> **INSTRUCTIONS FOR THE TASK**
What is needed is an exact repeat of the entries, with no pictures in it.
------------
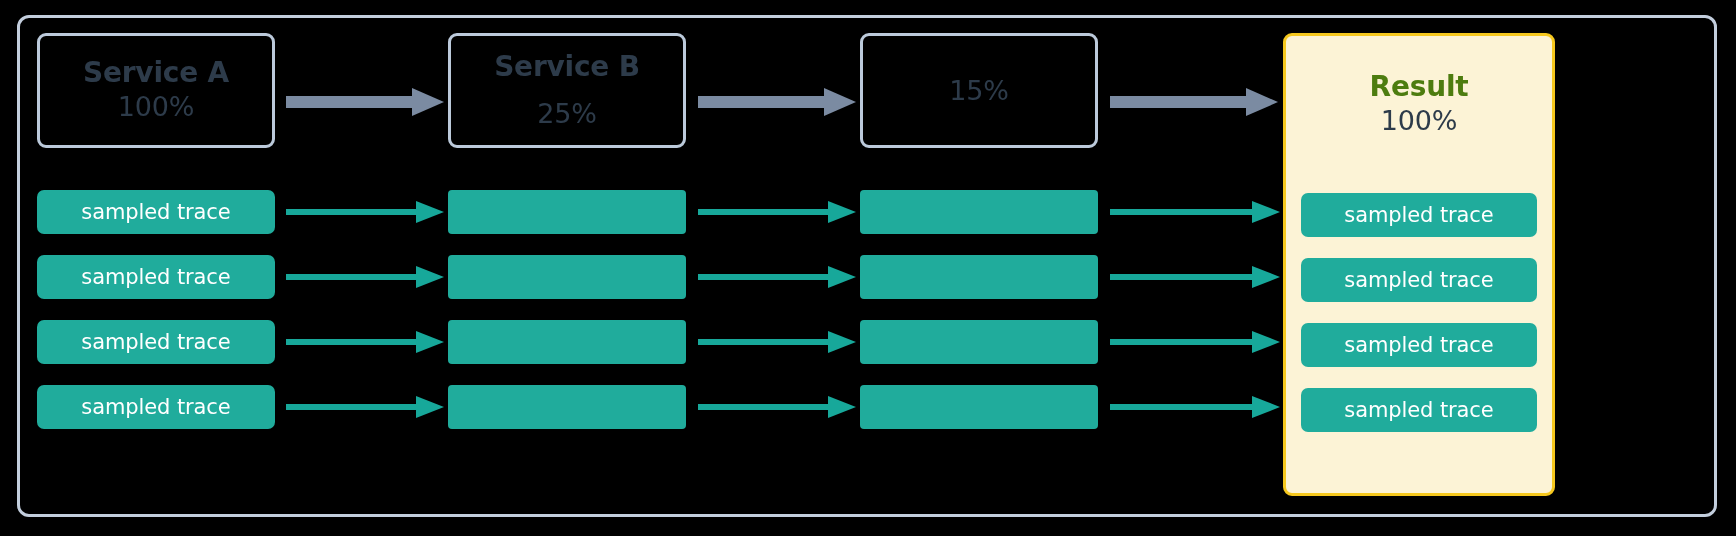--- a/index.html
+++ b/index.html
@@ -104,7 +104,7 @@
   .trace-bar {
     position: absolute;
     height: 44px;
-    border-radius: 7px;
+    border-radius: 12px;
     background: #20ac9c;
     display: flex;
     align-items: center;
------------
> **PROBLEM SOLUTION**
--- a/index.html
+++ b/index.html
@@ -104,7 +104,7 @@
   .trace-bar {
     position: absolute;
     height: 44px;
-    border-radius: 7px;
+    border-radius: 12px;
     background: #20ac9c;
     display: flex;
     align-items: center;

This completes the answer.